Immersive and gripping, an intimate story of a deadly accident
outside Jerusalem that unravels a tangle of lives, loves, enmities,
and histories over the course of one revealing, heartbreaking day.
Five-year-old
Milad Salama is excited for a school trip to a theme park on the
outskirts of Jerusalem. On the way, his bus collides with a
semitrailer. His father, Abed, gets word of the crash and rushes to
the site. The scene is chaos—the children have been taken to
different hospitals in Jerusalem and the West Bank; some are missing,
others cannot be identified. Abed sets off on an odyssey to learn
Milad’s fate. It is every parent’s worst nightmare, but for Abed
it is compounded by the maze of physical, emotional, and bureaucratic
obstacles he must navigate because he is Palestinian.
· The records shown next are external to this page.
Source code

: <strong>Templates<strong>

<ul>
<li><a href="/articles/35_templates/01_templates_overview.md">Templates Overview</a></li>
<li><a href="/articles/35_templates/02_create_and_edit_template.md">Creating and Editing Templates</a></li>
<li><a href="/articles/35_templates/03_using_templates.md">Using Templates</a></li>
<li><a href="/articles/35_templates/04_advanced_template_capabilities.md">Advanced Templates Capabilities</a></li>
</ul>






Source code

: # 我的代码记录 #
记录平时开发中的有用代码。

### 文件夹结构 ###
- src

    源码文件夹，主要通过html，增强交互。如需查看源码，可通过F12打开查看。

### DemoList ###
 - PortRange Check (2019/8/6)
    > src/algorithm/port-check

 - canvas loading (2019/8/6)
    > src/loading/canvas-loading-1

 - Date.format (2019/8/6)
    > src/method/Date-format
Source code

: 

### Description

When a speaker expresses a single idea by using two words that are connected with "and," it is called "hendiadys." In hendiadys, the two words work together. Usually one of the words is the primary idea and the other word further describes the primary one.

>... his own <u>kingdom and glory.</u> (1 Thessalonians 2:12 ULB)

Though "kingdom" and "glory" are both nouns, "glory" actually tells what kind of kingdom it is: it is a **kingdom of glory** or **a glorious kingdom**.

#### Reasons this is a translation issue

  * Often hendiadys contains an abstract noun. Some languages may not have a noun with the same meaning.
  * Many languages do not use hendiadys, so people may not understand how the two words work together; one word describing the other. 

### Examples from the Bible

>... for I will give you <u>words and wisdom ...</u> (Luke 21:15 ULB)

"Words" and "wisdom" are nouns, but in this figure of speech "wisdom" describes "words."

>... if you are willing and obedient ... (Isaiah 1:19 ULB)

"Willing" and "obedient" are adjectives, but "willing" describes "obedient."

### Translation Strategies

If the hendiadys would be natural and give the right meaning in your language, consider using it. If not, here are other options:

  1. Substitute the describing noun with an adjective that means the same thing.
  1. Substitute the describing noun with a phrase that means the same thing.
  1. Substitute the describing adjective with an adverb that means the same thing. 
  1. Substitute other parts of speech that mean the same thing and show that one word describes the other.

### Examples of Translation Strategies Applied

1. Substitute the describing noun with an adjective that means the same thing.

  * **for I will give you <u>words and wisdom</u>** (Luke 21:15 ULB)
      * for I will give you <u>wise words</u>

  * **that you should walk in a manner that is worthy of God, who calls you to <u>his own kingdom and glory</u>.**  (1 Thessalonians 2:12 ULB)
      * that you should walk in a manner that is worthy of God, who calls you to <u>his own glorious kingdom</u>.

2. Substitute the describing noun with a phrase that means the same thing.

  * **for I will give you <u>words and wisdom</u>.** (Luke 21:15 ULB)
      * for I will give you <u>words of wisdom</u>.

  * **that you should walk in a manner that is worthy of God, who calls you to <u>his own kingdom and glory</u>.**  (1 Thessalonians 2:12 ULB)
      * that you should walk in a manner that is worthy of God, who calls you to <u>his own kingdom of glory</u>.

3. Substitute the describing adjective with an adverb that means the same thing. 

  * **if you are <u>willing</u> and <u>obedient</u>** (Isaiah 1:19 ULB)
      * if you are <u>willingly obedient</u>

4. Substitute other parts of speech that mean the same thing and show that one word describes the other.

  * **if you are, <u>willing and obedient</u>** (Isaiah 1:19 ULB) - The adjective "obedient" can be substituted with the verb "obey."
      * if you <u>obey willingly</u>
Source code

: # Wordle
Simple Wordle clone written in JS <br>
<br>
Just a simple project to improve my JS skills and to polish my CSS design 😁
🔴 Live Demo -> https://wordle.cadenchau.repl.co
He is on the
wrong side of the separation wall, holds the wrong ID to pass the
military checkpoints, and has the wrong papers to enter the city of
Jerusalem. Abed’s quest to find Milad is interwoven with the
stories of a cast of Jewish and Palestinian characters whose lives
and histories unexpectedly converge.
In
A Day in the Life of Abed
Salama, Nathan
Thrall—hailed for his “severe allergy to conventional wisdom”
(Time)—offers an indelibly human portrait of the struggle over
Israel/Palestine and a new understanding of the tragic history and
reality of one of the most contested places on earth.